Task instructions — Each line below with the string "Parameters" should be copied.

━━━━

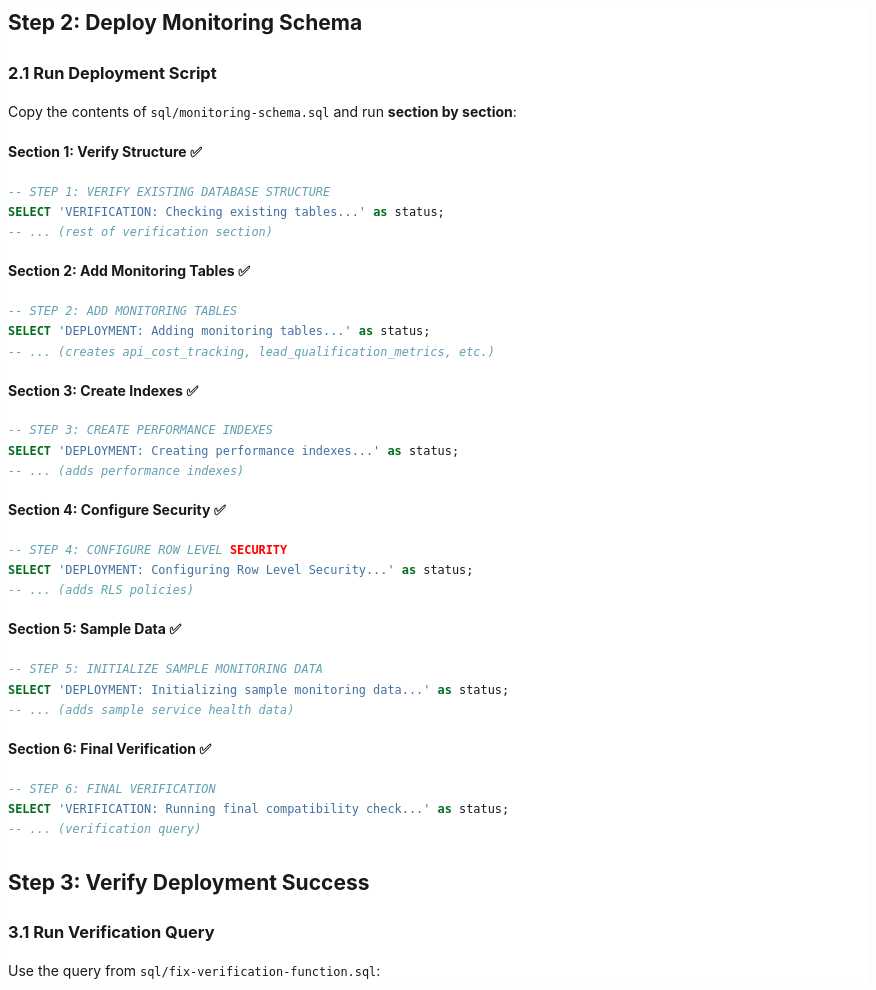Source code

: ## Step 2: Deploy Monitoring Schema

### 2.1 Run Deployment Script
Copy the contents of `sql/monitoring-schema.sql` and run **section by section**:

#### Section 1: Verify Structure ✅
```sql
-- STEP 1: VERIFY EXISTING DATABASE STRUCTURE
SELECT 'VERIFICATION: Checking existing tables...' as status;
-- ... (rest of verification section)
```

#### Section 2: Add Monitoring Tables ✅  
```sql
-- STEP 2: ADD MONITORING TABLES
SELECT 'DEPLOYMENT: Adding monitoring tables...' as status;
-- ... (creates api_cost_tracking, lead_qualification_metrics, etc.)
```

#### Section 3: Create Indexes ✅
```sql
-- STEP 3: CREATE PERFORMANCE INDEXES  
SELECT 'DEPLOYMENT: Creating performance indexes...' as status;
-- ... (adds performance indexes)
```

#### Section 4: Configure Security ✅
```sql
-- STEP 4: CONFIGURE ROW LEVEL SECURITY
SELECT 'DEPLOYMENT: Configuring Row Level Security...' as status;  
-- ... (adds RLS policies)
```

#### Section 5: Sample Data ✅
```sql
-- STEP 5: INITIALIZE SAMPLE MONITORING DATA
SELECT 'DEPLOYMENT: Initializing sample monitoring data...' as status;
-- ... (adds sample service health data)
```

#### Section 6: Final Verification ✅
```sql
-- STEP 6: FINAL VERIFICATION
SELECT 'VERIFICATION: Running final compatibility check...' as status;
-- ... (verification query)
```

## Step 3: Verify Deployment Success

### 3.1 Run Verification Query
Use the query from `sql/fix-verification-function.sql`:
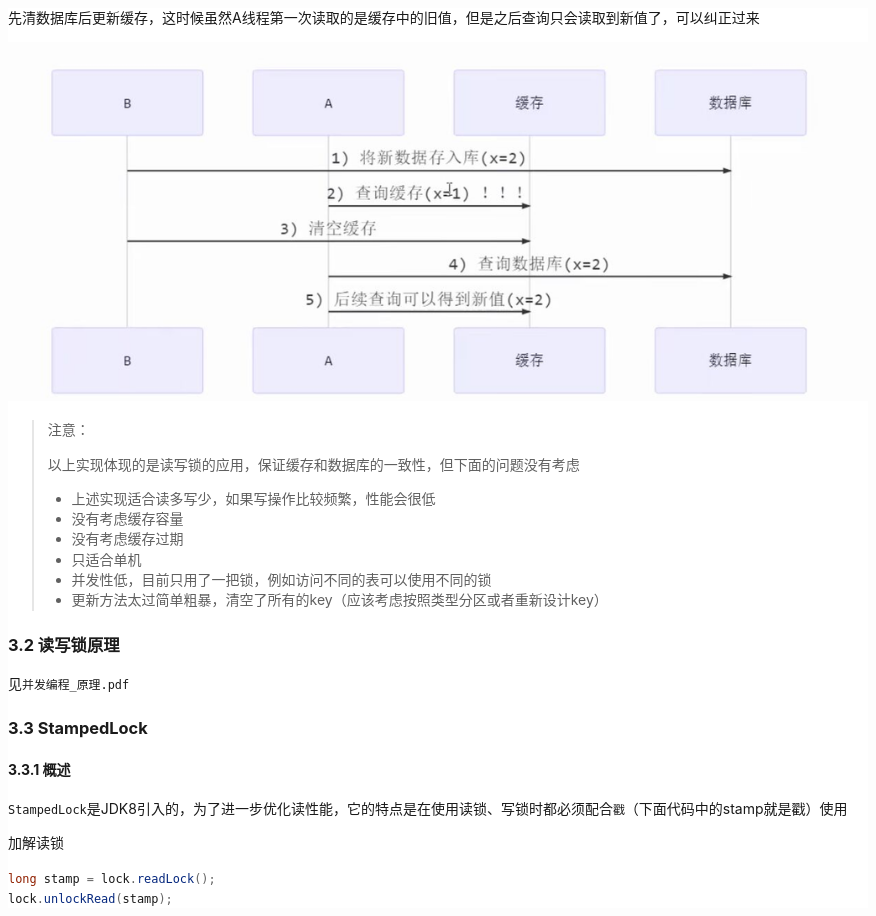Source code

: 

先清数据库后更新缓存，这时候虽然A线程第一次读取的是缓存中的旧值，但是之后查询只会读取到新值了，可以纠正过来

![先清数据库后清缓存](..\image\先清数据库后清缓存.jpg)



> 注意：
>
> 以上实现体现的是读写锁的应用，保证缓存和数据库的一致性，但下面的问题没有考虑
>
> + 上述实现适合读多写少，如果写操作比较频繁，性能会很低
> + 没有考虑缓存容量
> + 没有考虑缓存过期
> + 只适合单机
> + 并发性低，目前只用了一把锁，例如访问不同的表可以使用不同的锁
> + 更新方法太过简单粗暴，清空了所有的key（应该考虑按照类型分区或者重新设计key）



### 3.2 读写锁原理

见`并发编程_原理.pdf`



### 3.3 StampedLock

#### 3.3.1 概述

`StampedLock`是JDK8引入的，为了进一步优化读性能，它的特点是在使用读锁、写锁时都必须配合`戳`（下面代码中的stamp就是戳）使用

加解读锁

```java
long stamp = lock.readLock();
lock.unlockRead(stamp);
```
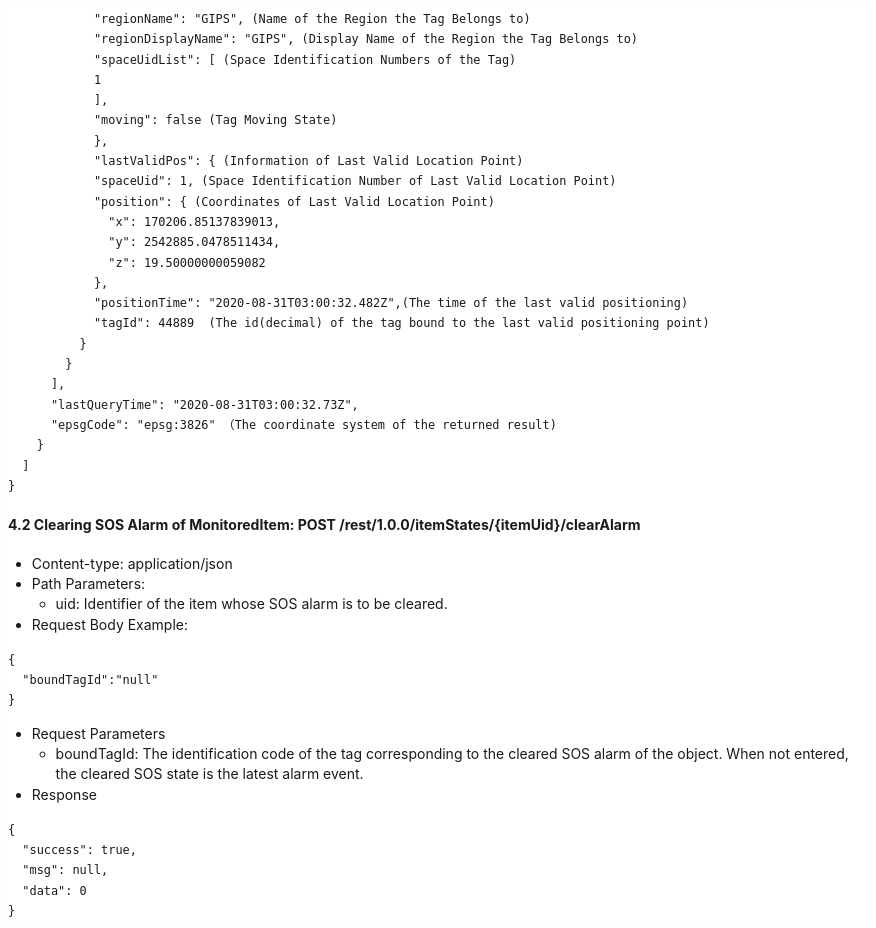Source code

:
  ```json=
              "regionName": "GIPS", (Name of the Region the Tag Belongs to)
              "regionDisplayName": "GIPS", (Display Name of the Region the Tag Belongs to)
              "spaceUidList": [ (Space Identification Numbers of the Tag)
              1
              ],
              "moving": false (Tag Moving State)
              },
              "lastValidPos": { (Information of Last Valid Location Point)
              "spaceUid": 1, (Space Identification Number of Last Valid Location Point)
              "position": { (Coordinates of Last Valid Location Point)
                "x": 170206.85137839013,
                "y": 2542885.0478511434,
                "z": 19.50000000059082
              },
              "positionTime": "2020-08-31T03:00:32.482Z",(The time of the last valid positioning)
              "tagId": 44889  (The id(decimal) of the tag bound to the last valid positioning point)
            }
          }
        ],
        "lastQueryTime": "2020-08-31T03:00:32.73Z",
        "epsgCode": "epsg:3826" （The coordinate system of the returned result)
      }
    ]
  }
  ```

#### 4.2 Clearing SOS Alarm of MonitoredItem: POST /rest/1.0.0/itemStates/\{itemUid\}/clearAlarm

- Content-type: application/json
- Path Parameters:
  - uid: Identifier of the item whose SOS alarm is to be cleared.
- Request Body Example:

```json=
{
  "boundTagId":"null"
}
```

- Request Parameters
  - boundTagId: The identification code of the tag corresponding to the cleared SOS alarm of the object. When not entered, the cleared SOS state is the latest alarm event.
- Response

```json=
{
  "success": true,
  "msg": null,
  "data": 0
}
```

━━━━

Written response —
- Path Parameters:
- Request Parameters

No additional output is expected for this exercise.